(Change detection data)
━━━━━━

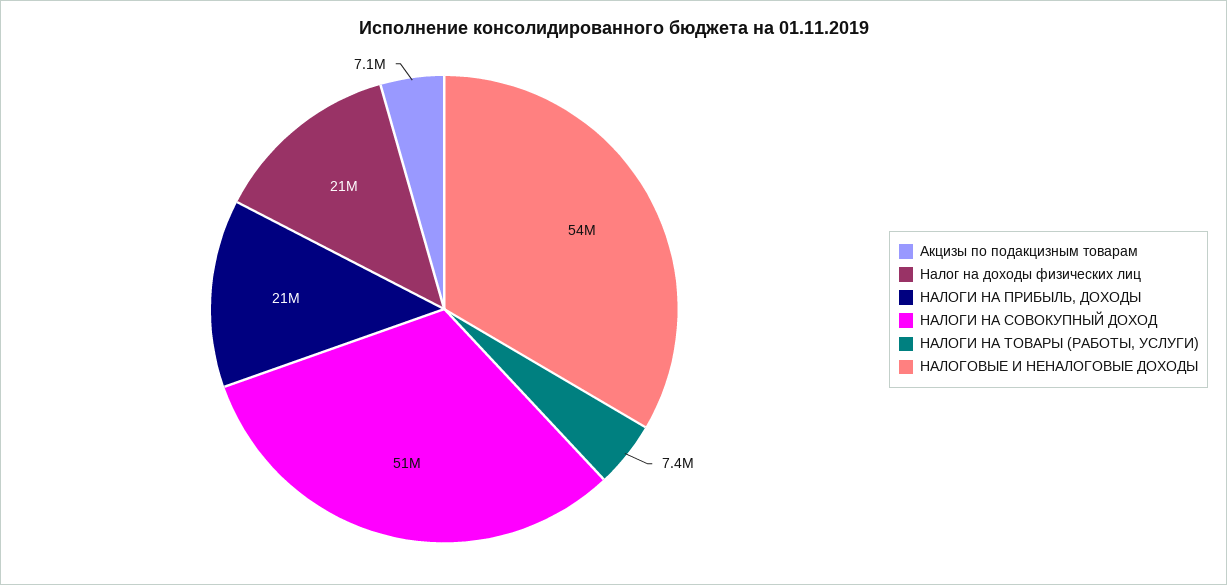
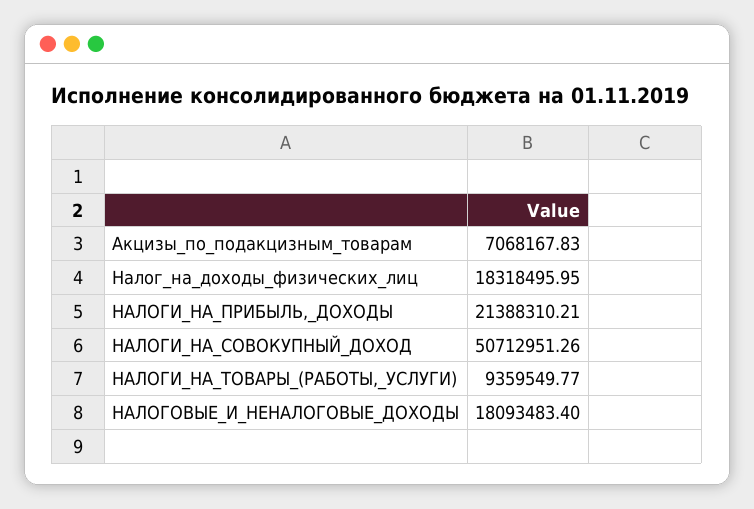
  {
    "Акцизы по подакцизным товарам": 7068167.83,
-   "Налог на доходы физических лиц": 21000000,
+   "Налог на доходы физических лиц": 18318495.95,
    "НАЛОГИ НА ПРИБЫЛЬ, ДОХОДЫ": 21388310.21,
    "НАЛОГИ НА СОВОКУПНЫЙ ДОХОД": 50712951.26,
-   "НАЛОГИ НА ТОВАРЫ (РАБОТЫ, УСЛУГИ)": 7400000,
+   "НАЛОГИ НА ТОВАРЫ (РАБОТЫ, УСЛУГИ)": 9359549.77,
-   "НАЛОГОВЫЕ И НЕНАЛОГОВЫЕ ДОХОДЫ": 54000000
+   "НАЛОГОВЫЕ И НЕНАЛОГОВЫЕ ДОХОДЫ": 18093483.4
  }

━━━━━━

Copy out the lines above in full and unaltered, apart from the pictures.

  {
    "Акцизы по подакцизным товарам": 7068167.83,
-   "Налог на доходы физических лиц": 21000000,
+   "Налог на доходы физических лиц": 18318495.95,
    "НАЛОГИ НА ПРИБЫЛЬ, ДОХОДЫ": 21388310.21,
    "НАЛОГИ НА СОВОКУПНЫЙ ДОХОД": 50712951.26,
-   "НАЛОГИ НА ТОВАРЫ (РАБОТЫ, УСЛУГИ)": 7400000,
+   "НАЛОГИ НА ТОВАРЫ (РАБОТЫ, УСЛУГИ)": 9359549.77,
-   "НАЛОГОВЫЕ И НЕНАЛОГОВЫЕ ДОХОДЫ": 54000000
+   "НАЛОГОВЫЕ И НЕНАЛОГОВЫЕ ДОХОДЫ": 18093483.4
  }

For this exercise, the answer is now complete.